DATA:
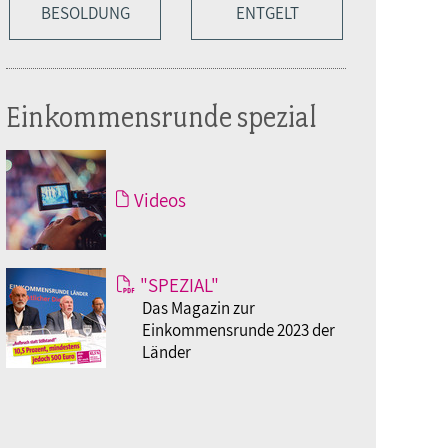
BESOLDUNG
ENTGELT
Einkommensrunde spezial
Videos
"SPEZIAL"
Das Magazin zur
Einkommensrunde 2023 der
Länder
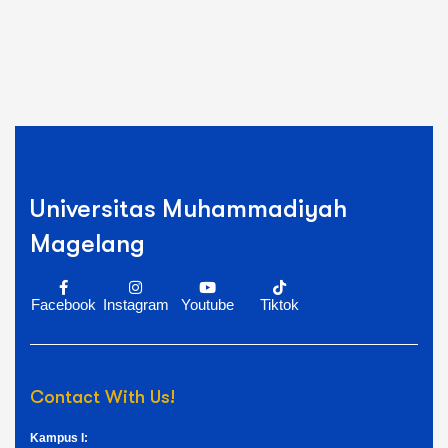
Universitas Muhammadiyah
Magelang
Facebook
Instagram
Youtube
Tiktok
Contact With Us!
Kampus I:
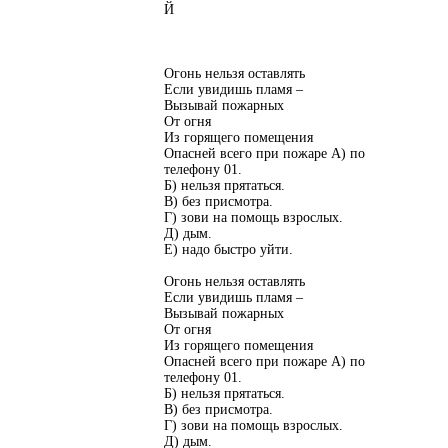
Й
Огонь нельзя оставлять
Если увидишь пламя –
Вызывай пожарных
От огня
Из горящего помещения
Опасней всего при пожаре А) по
телефону 01.
Б) нельзя прятаться.
В) без присмотра.
Г) зови на помощь взрослых.
Д) дым.
Е) надо быстро уйти.
Огонь нельзя оставлять
Если увидишь пламя –
Вызывай пожарных
От огня
Из горящего помещения
Опасней всего при пожаре А) по
телефону 01.
Б) нельзя прятаться.
В) без присмотра.
Г) зови на помощь взрослых.
Д) дым.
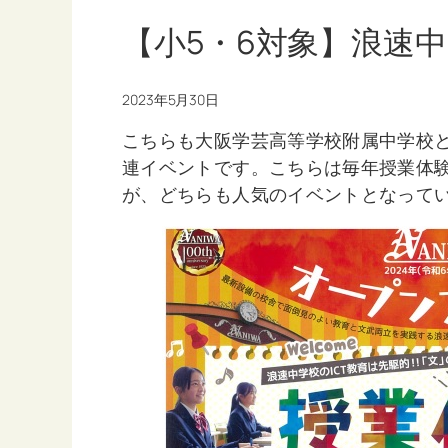
【小5・6対象】浪速
2023年5月30日
こちらも大阪学芸高等学校附属中学校
連イベントです。こちらは毎年授業体
が、どちらも人気のイベントとなって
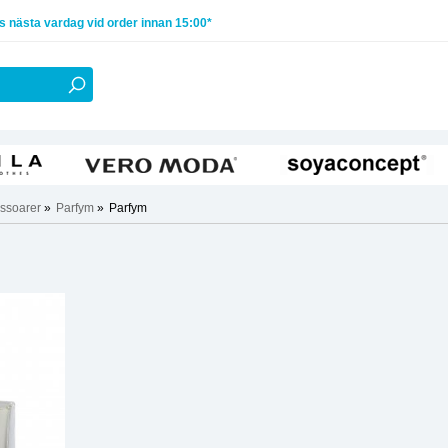
 nästa vardag vid order innan 15:00*
ssoarer
»
Parfym
»
Parfym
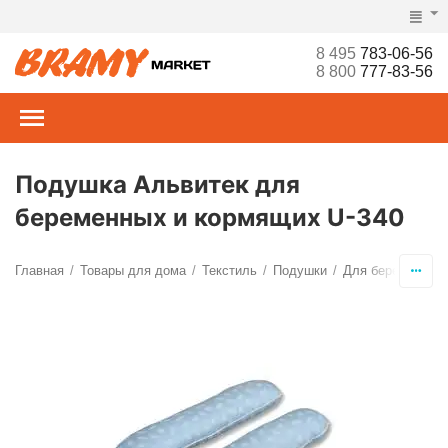
8 495
783-06-56
8 800
777-83-56
Подушка Альвитек для
беременных и кормящих U-340
Главная
Товары для дома
Текстиль
Подушки
Для беременных
/
/
/
/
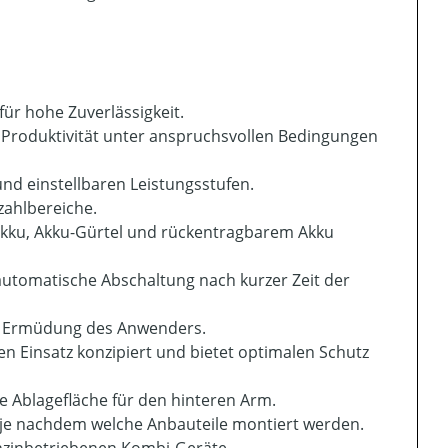
ür hohe Zuverlässigkeit.
e Produktivität unter anspruchsvollen Bedingungen
 und einstellbaren Leistungsstufen.
zahlbereiche.
akku, Akku-Gürtel und rückentragbarem Akku
automatische Abschaltung nach kurzer Zeit der
re Ermüdung des Anwenders.
en Einsatz konzipiert und bietet optimalen Schutz
e Ablagefläche für den hinteren Arm.
 je nachdem welche Anbauteile montiert werden.
nzinbetriebenen Kombi-Geräte.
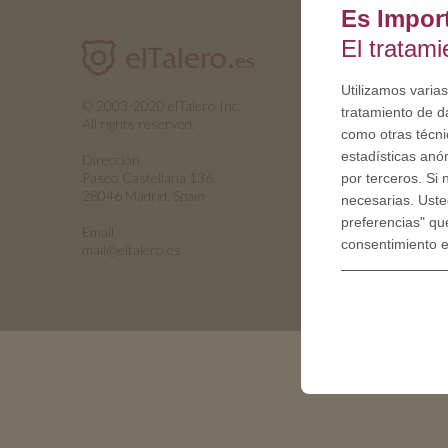
Es Impor
El tratam
Utilizamos varias
© 2003-2020 elTalero Inc.
tratamiento de d
All rights reserved.
como otras técnic
estadísticas anó
Dirección
Paseo Castellana 136,
por terceros. Si
28046 Madrid, Spain
necesarias. Uste
preferencias" qu
Email
consentimiento 
mail@eltalero.es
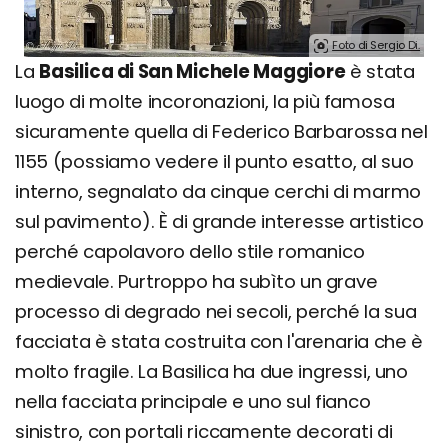
Foto di Sergio Di.
La
Basilica di San Michele Maggiore
è stata
luogo di molte incoronazioni, la più famosa
sicuramente quella di Federico Barbarossa nel
1155 (possiamo vedere il punto esatto, al suo
interno, segnalato da cinque cerchi di marmo
sul pavimento). È di grande interesse artistico
perché capolavoro dello stile romanico
medievale. Purtroppo ha subìto un grave
processo di degrado nei secoli, perché la sua
facciata è stata costruita con l'arenaria che è
molto fragile. La Basilica ha due ingressi, uno
nella facciata principale e uno sul fianco
sinistro, con portali riccamente decorati di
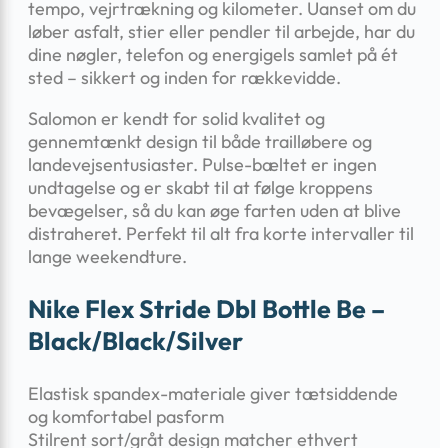
tempo, vejrtrækning og kilometer. Uanset om du
løber asfalt, stier eller pendler til arbejde, har du
dine nøgler, telefon og energigels samlet på ét
sted – sikkert og inden for rækkevidde.
Salomon er kendt for solid kvalitet og
gennemtænkt design til både trailløbere og
landevejsentusiaster. Pulse-bæltet er ingen
undtagelse og er skabt til at følge kroppens
bevægelser, så du kan øge farten uden at blive
distraheret. Perfekt til alt fra korte intervaller til
lange weekendture.
Nike Flex Stride Dbl Bottle Be –
Black/Black/Silver
Elastisk spandex-materiale giver tætsiddende
og komfortabel pasform
Stilrent sort/gråt design matcher ethvert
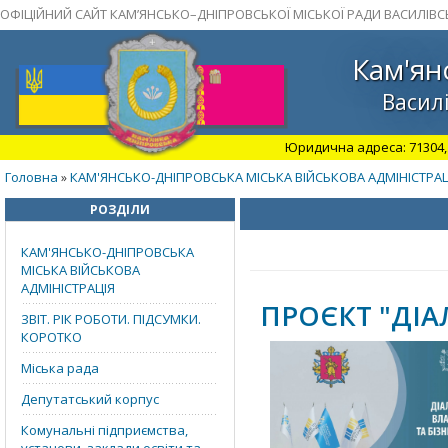
ОФІЦІЙНИЙ САЙТ КАМ’ЯНСЬКО–ДНІПРОВСЬКОЇ МІСЬКОЇ РАДИ ВАСИЛІВС
Кам'ян
Василі
Юридична адреса: 71304, З
Головна
КАМ'ЯНСЬКО-ДНІПРОВСЬКА МІСЬКА ВІЙСЬКОВА АДМІНІСТРАЦ
»
РОЗДІЛИ
КАМ'ЯНСЬКО-ДНІПРОВСЬКА
МІСЬКА ВІЙСЬКОВА
АДМІНІСТРАЦІЯ
ПРОЄКТ "ДІА
ЗВІТ. РІК РОБОТИ. ПІДСУМКИ.
КОРОТКО
Міська рада
Депутатський корпус
Комунальні підприємства,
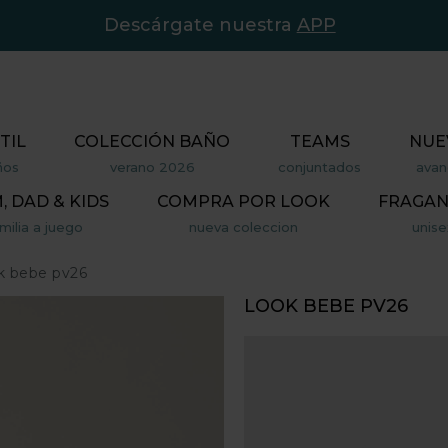
Descárgate nuestra
APP
TIL
COLECCIÓN BAÑO
TEAMS
NUE
ños
verano 2026
conjuntados
avan
 DAD & KIDS
COMPRA POR LOOK
FRAGAN
milia a juego
nueva coleccion
unise
k bebe pv26
LOOK BEBE PV26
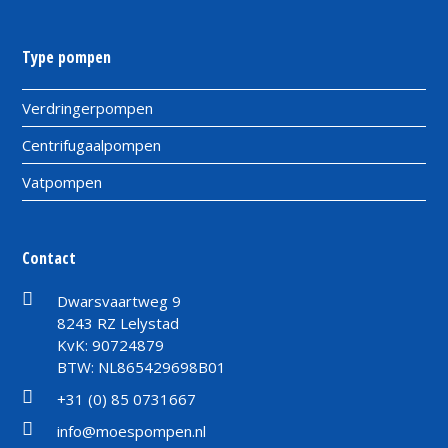
Type pompen
Verdringerpompen
Centrifugaalpompen
Vatpompen
Contact
Dwarsvaartweg 9
8243 RZ Lelystad
KvK: 90724879
BTW: NL865429698B01
+31 (0) 85 0731667
info@moespompen.nl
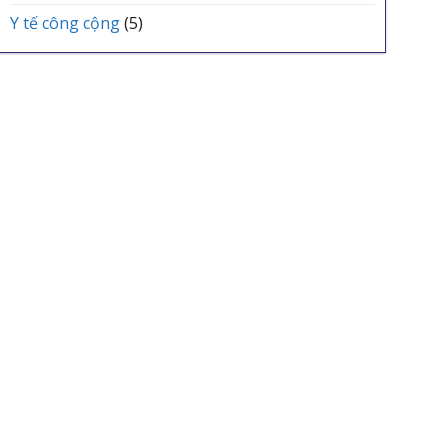
Y tế công cộng
(5)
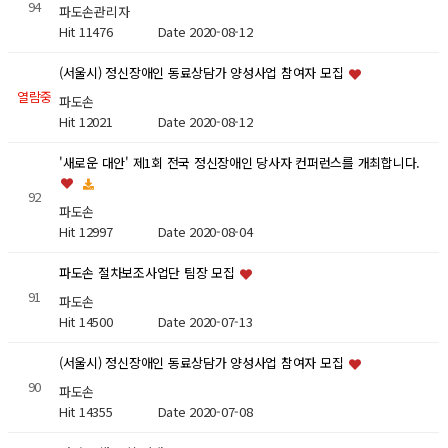
94
파도손관리자
Hit 11476
Date 2020-08-12
(서울시) 정신장애인 동료상담가 양성사업 참여자 모집
열람중
파도손
Hit 12021
Date 2020-08-12
'새로운 대안' 제1회 전국 정신장애인 당사자 컨퍼런스를 개최합니다.
92
파도손
Hit 12997
Date 2020-08-04
파도손 절차보조사업단 팀장 모집
91
파도손
Hit 14500
Date 2020-07-13
(서울시) 정신장애인 동료상담가 양성사업 참여자 모집
90
파도손
Hit 14355
Date 2020-07-08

WHAT YOU WILL DO:
Leave the pictures out and print the whole listing precisely.

RESPONSE TO THIS TASK:
BESOLDUNG
ENTGELT
Einkommensrunde spezial
Videos
"SPEZIAL"
Das Magazin zur
Einkommensrunde 2023 der
Länder
Universitas Muhammadiyah
Magelang
Facebook
Instagram
Youtube
Tiktok
Contact With Us!
Kampus I:
Й
Огонь нельзя оставлять
Если увидишь пламя –
Вызывай пожарных
От огня
Из горящего помещения
Опасней всего при пожаре А) по
телефону 01.
Б) нельзя прятаться.
В) без присмотра.
Г) зови на помощь взрослых.
Д) дым.
Е) надо быстро уйти.
Огонь нельзя оставлять
Если увидишь пламя –
Вызывай пожарных
От огня
Из горящего помещения
Опасней всего при пожаре А) по
телефону 01.
Б) нельзя прятаться.
В) без присмотра.
Г) зови на помощь взрослых.
Д) дым.
【小5・6対象】浪速
2023年5月30日
こちらも大阪学芸高等学校附属中学校
連イベントです。こちらは毎年授業体
が、どちらも人気のイベントとなって
 nästa vardag vid order innan 15:00*
ssoarer
»
Parfym
»
Parfym
8 495
783-06-56
8 800
777-83-56
Подушка Альвитек для
беременных и кормящих U-340
Главная
Товары для дома
Текстиль
Подушки
Для беременных
/
/
/
/
ür hohe Zuverlässigkeit.
e Produktivität unter anspruchsvollen Bedingungen
 und einstellbaren Leistungsstufen.
zahlbereiche.
akku, Akku-Gürtel und rückentragbarem Akku
automatische Abschaltung nach kurzer Zeit der
re Ermüdung des Anwenders.
en Einsatz konzipiert und bietet optimalen Schutz
e Ablagefläche für den hinteren Arm.
 je nachdem welche Anbauteile montiert werden.
nzinbetriebenen Kombi-Geräte.
Es Impor
El tratam
Utilizamos varias
© 2003-2020 elTalero Inc.
tratamiento de d
All rights reserved.
como otras técnic
estadísticas anó
Dirección
Paseo Castellana 136,
por terceros. Si
28046 Madrid, Spain
necesarias. Uste
preferencias" qu
Email
consentimiento 
mail@eltalero.es
Foto di Sergio Di.
La
Basilica di San Michele Maggiore
è stata
luogo di molte incoronazioni, la più famosa
sicuramente quella di Federico Barbarossa nel
1155 (possiamo vedere il punto esatto, al suo
interno, segnalato da cinque cerchi di marmo
sul pavimento). È di grande interesse artistico
perché capolavoro dello stile romanico
medievale. Purtroppo ha subìto un grave
processo di degrado nei secoli, perché la sua
facciata è stata costruita con l'arenaria che è
molto fragile. La Basilica ha due ingressi, uno
nella facciata principale e uno sul fianco
sinistro, con portali riccamente decorati di
tempo, vejrtrækning og kilometer. Uanset om du
løber asfalt, stier eller pendler til arbejde, har du
dine nøgler, telefon og energigels samlet på ét
sted – sikkert og inden for rækkevidde.
Salomon er kendt for solid kvalitet og
gennemtænkt design til både trailløbere og
landevejsentusiaster. Pulse-bæltet er ingen
undtagelse og er skabt til at følge kroppens
bevægelser, så du kan øge farten uden at blive
distraheret. Perfekt til alt fra korte intervaller til
lange weekendture.
Nike Flex Stride Dbl Bottle Be –
Black/Black/Silver
Elastisk spandex-materiale giver tætsiddende
og komfortabel pasform
Stilrent sort/gråt design matcher ethvert
ОФІЦІЙНИЙ САЙТ КАМ’ЯНСЬКО–ДНІПРОВСЬКОЇ МІСЬКОЇ РАДИ ВАСИЛІВС
Кам'ян
Василі
Юридична адреса: 71304, З
Головна
КАМ'ЯНСЬКО-ДНІПРОВСЬКА МІСЬКА ВІЙСЬКОВА АДМІНІСТРАЦ
»
РОЗДІЛИ
КАМ'ЯНСЬКО-ДНІПРОВСЬКА
МІСЬКА ВІЙСЬКОВА
АДМІНІСТРАЦІЯ
ПРОЄКТ "ДІА
ЗВІТ. РІК РОБОТИ. ПІДСУМКИ.
КОРОТКО
Міська рада
Депутатський корпус
Комунальні підприємства,
Descárgate nuestra
APP
TIL
COLECCIÓN BAÑO
TEAMS
NUE
ños
verano 2026
conjuntados
avan
 DAD & KIDS
COMPRA POR LOOK
FRAGAN
milia a juego
nueva coleccion
unise
k bebe pv26
LOOK BEBE PV26
Type pompen
Verdringerpompen
Centrifugaalpompen
Vatpompen
Contact
Dwarsvaartweg 9
8243 RZ Lelystad
KvK: 90724879
BTW: NL865429698B01
+31 (0) 85 0731667
info@moespompen.nl
Y tế công cộng
(5)
94
파도손관리자
Hit 11476
Date 2020-08-12
(서울시) 정신장애인 동료상담가 양성사업 참여자 모집
열람중
파도손
Hit 12021
Date 2020-08-12
'새로운 대안' 제1회 전국 정신장애인 당사자 컨퍼런스를 개최합니다.
92
파도손
Hit 12997
Date 2020-08-04
파도손 절차보조사업단 팀장 모집
91
파도손
Hit 14500
Date 2020-07-13
(서울시) 정신장애인 동료상담가 양성사업 참여자 모집
90
파도손
Hit 14355
Date 2020-07-08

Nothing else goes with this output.